__Supplied information__.
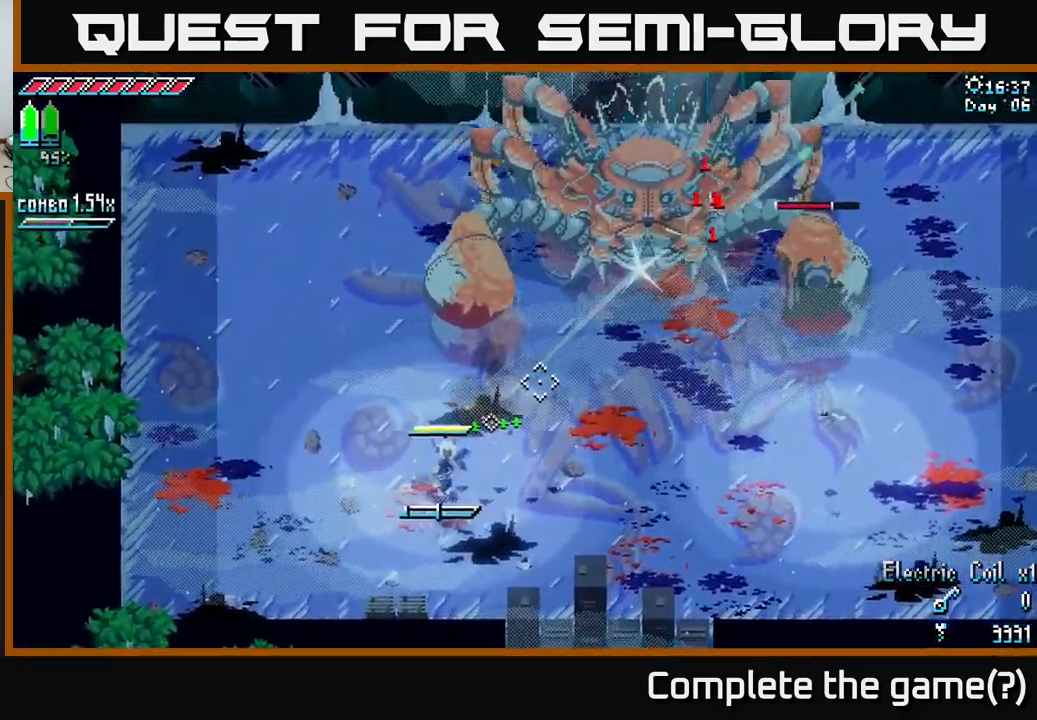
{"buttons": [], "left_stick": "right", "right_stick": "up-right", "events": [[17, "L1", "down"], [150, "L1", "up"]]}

==

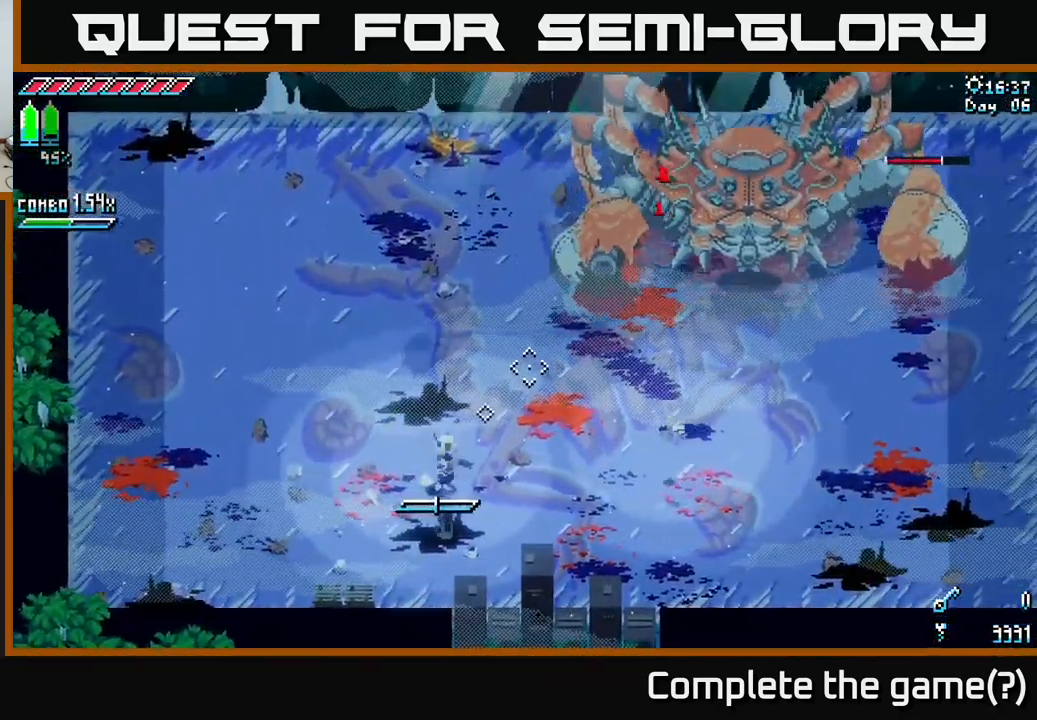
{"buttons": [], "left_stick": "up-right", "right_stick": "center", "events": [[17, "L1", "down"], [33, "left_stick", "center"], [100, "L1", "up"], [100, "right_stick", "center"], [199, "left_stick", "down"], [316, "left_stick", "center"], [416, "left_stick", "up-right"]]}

==

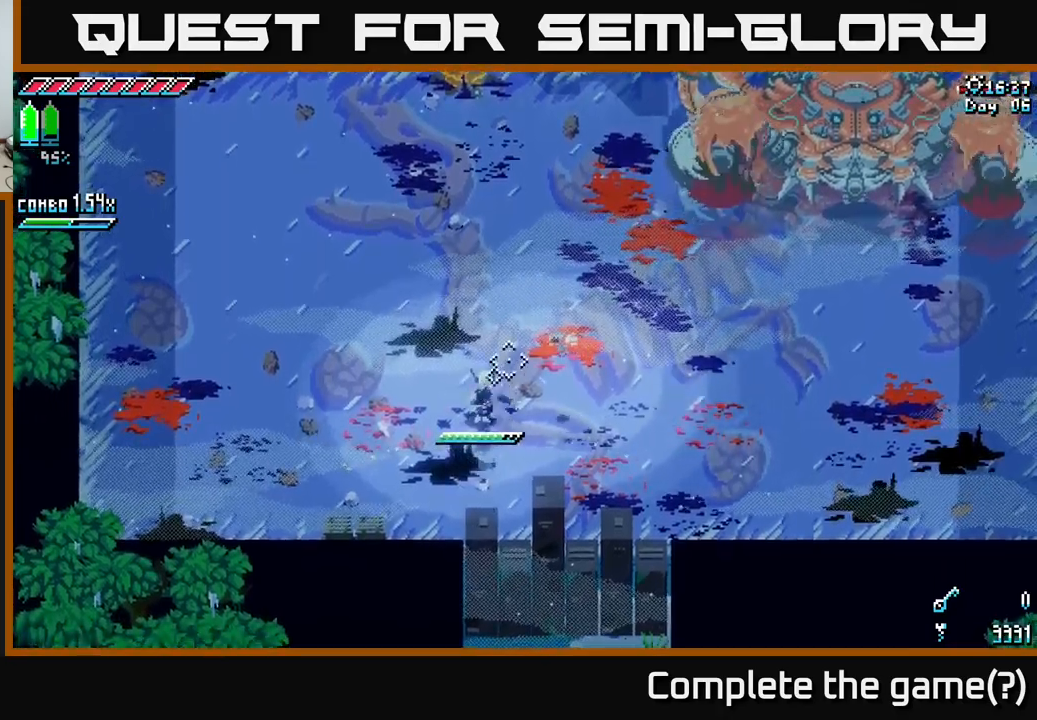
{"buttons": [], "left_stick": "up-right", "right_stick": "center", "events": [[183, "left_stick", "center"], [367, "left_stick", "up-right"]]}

__Task requirements__.
Search the preceding listing for "down", then copy every line that holds it.

__Task answer__.
{"buttons": [], "left_stick": "right", "right_stick": "up-right", "events": [[17, "L1", "down"], [150, "L1", "up"]]}
{"buttons": [], "left_stick": "up-right", "right_stick": "center", "events": [[17, "L1", "down"], [33, "left_stick", "center"], [100, "L1", "up"], [100, "right_stick", "center"], [199, "left_stick", "down"], [316, "left_stick", "center"], [416, "left_stick", "up-right"]]}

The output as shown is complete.